Here is a short video of my recently completed Red Wing air cooled model. I have been working on it here and there for the last year. I finally have it running very wel and am very proud that it has such good manners right now. I came home from work and gave it one spin and she took right off and ran for over an hour and never even had a hiccup. Enjoy. 
Check out this video on YouTube:

[ame]http://www.youtube.com/watch?v=Mi7v5j0kGF8&feature=youtube_gdata_player[/ame]


Brian R Thomas.


----------



## crab (Apr 11, 2012)

Very nice Brian.I really like the sound of it. Thm:
Bill L.


----------



## AussieJimG (Apr 11, 2012)

Nice engine Brian, that sound is really soothing - I could happily doze off just listening to it.

Jim


----------



## ShedBoy (Apr 11, 2012)

Nice slow running engine well done.
Brock


----------



## Maryak (Apr 11, 2012)

Brian,

Bewdy Newk :bow: :bow: :bow: :bow:

Best Regards
Bob


----------



## b.lindsey (Apr 11, 2012)

Very nice model Brian :bow: Had you gototen the castings before or after Red Wing was taken over by PMR? just curious. It really does sound sweet!!!

Bil


----------



## danstir (Apr 11, 2012)

Really nice engine, congratulations and thanks for sharing.


----------



## Herbiev (Apr 11, 2012)

Just magnificent


----------



## ozzie46 (Apr 11, 2012)

That is ONE sweet running engine. Good job.

  Ron


----------



## Catminer (Apr 11, 2012)

Very well done Brian, nice and slow.
What are you using for an ignition system?

Peter


----------



## 90LX_Notch (Apr 11, 2012)

Very nice. It runs very nicely.


----------



## jonesie (Apr 11, 2012)

brian very nice job and a nice runner. jonesie. :bow:


----------



## Brian Thomas (Apr 12, 2012)

b.lindsey  said:
			
		

> Very nice model Brian :bow: Had you gototen the castings before or after Red Wing was taken over by PMR? just curious. It really does sound sweet!!!
> 
> Bil


Bil, it is a PM Research kit. I bought it at the end of last march. 

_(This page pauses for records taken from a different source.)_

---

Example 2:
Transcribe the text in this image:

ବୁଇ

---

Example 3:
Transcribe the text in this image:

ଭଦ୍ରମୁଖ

The ignition is a home made buzz coil. I made a couple of the small boxes out of 1/4 thick oak and cut and did all the wood work on the mill using high speed 4 flute windmills. I bought most of the parts from eBay and the batter is a 5 cell 6 volt RC car battery from the hobby shop and is all packed in the box and is charged trough a port and the coil is turned on and Off with a micro toggle switch. I didn't care for any buzz coils that were available so I just built my own using the instructions in the Red Wing prints as modified the design and made them more scale sized.


----------